When conflicts arise, do I make earnest efforts to resolve them thoughtfully and without delay?
Conflicts are a natural part of life. They are as normal as the sun rising and the sun setting. However, sometimes the way in which we deal with conflict can be uncommon. Often times, many people become frustrated and full of anger when a conflict arises. This reaction is the instinct of every human being. On the other hand, some people are able to step back from the problem, find a solution that has mutual benefits, and enact that resolution. This type of people is a rare breed and typically they have had many experiences with disagreements have end in negative outcomes. Also, they could have been taught techniques or tools to use when they are involved in a predicament.

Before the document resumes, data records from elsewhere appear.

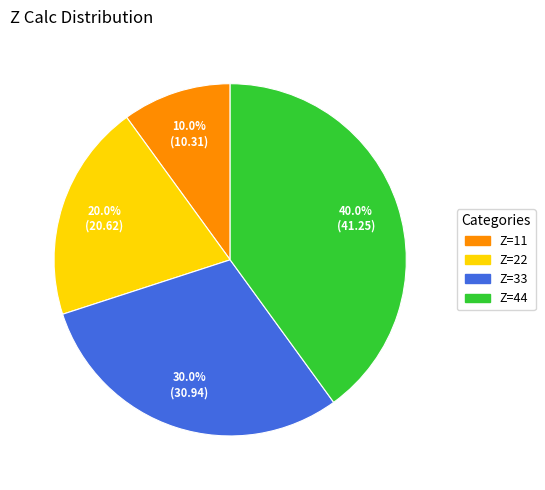

Between Z=11 and Z=44, which is larger?

Z=44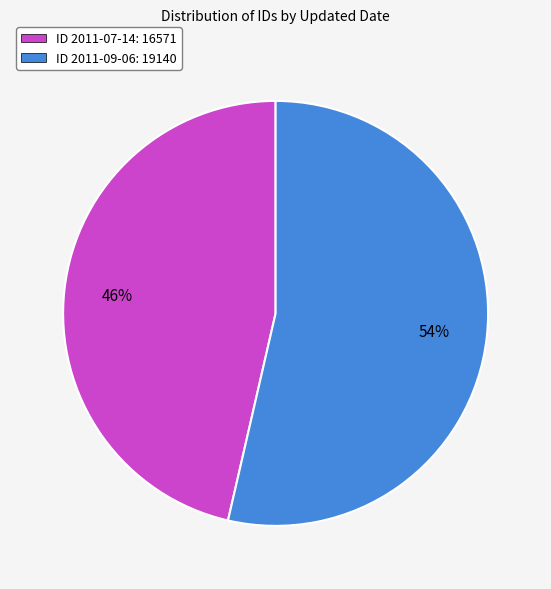

Which category has the smallest portion of the pie?

ID 2011-07-14: 16571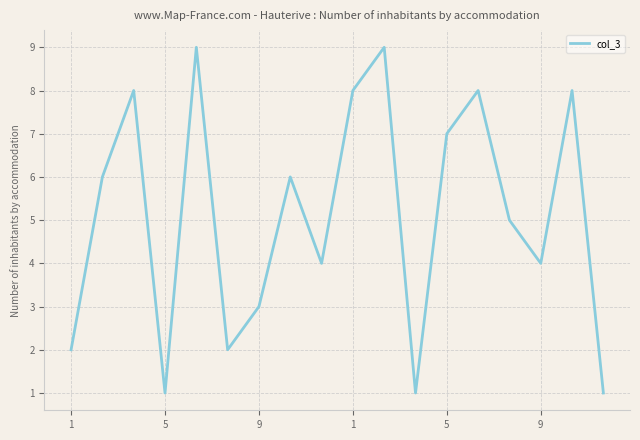

What is the difference between the maximum and minimum values?

8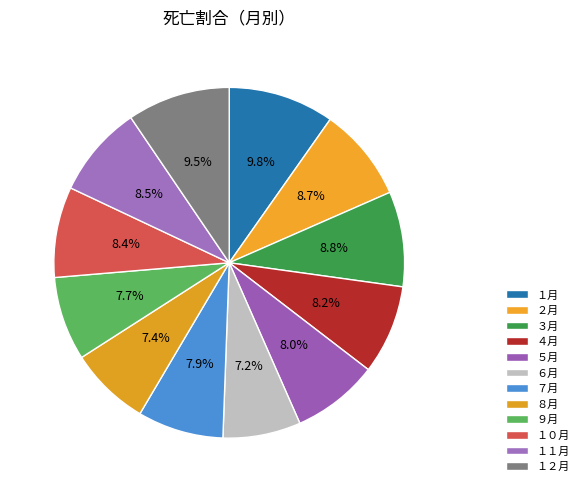

Approximately how many times larger is the value at ８月 compared to １月?

0.8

Many of the conflicts or disputes that I deal with on a daily basis are trivial. Usually, the disagreements are over who they best quarterback is in the NFL, whether or not the Indians will win the World Series, or if the Cavaliers are better than the Warriors. On a more serious note, I have faced some more important conflict in my life. A common theme that dictated the direction that my personal interactions is the ability of myself and the other person or people to want to resolve the conflict peacefully and positively. Each party involved has to want to solve the problem in this way, otherwise achieving a positive result is next to impossible. One of my personal encounters, while it may seem a bit childish can detail an important lesson. In high school, I helped with the after school care program at my grade school and as part of my job I had to watch kids as they played on the playground. A few of the kids were sitting off to the side, while the other kids were playing on the swings. I went over to them and asked them why they were not playing with the other kids, they told me that they were fighting. When I asked what the fight was over they said that another kid had made fun of their friend’s glasses. I went over and talked to the other group and asked them about the incident. When I brought it up to them they said that they were just joking around and really did not mean upset anyone. Then, I brought the two groups together and had them talk out the issue. After their discussion, they all went and played on the playground together as if nothing happened. The lesson in the story is that sometimes people do not realize that they are being mean or offensive and that some people only realize this if the person who is hurt tells them that they are hurt. This situation probably would not have led to violence but it could have affected the kids in the years to come in social situations if someone held a grudge and stresses the importance of talking thinks out.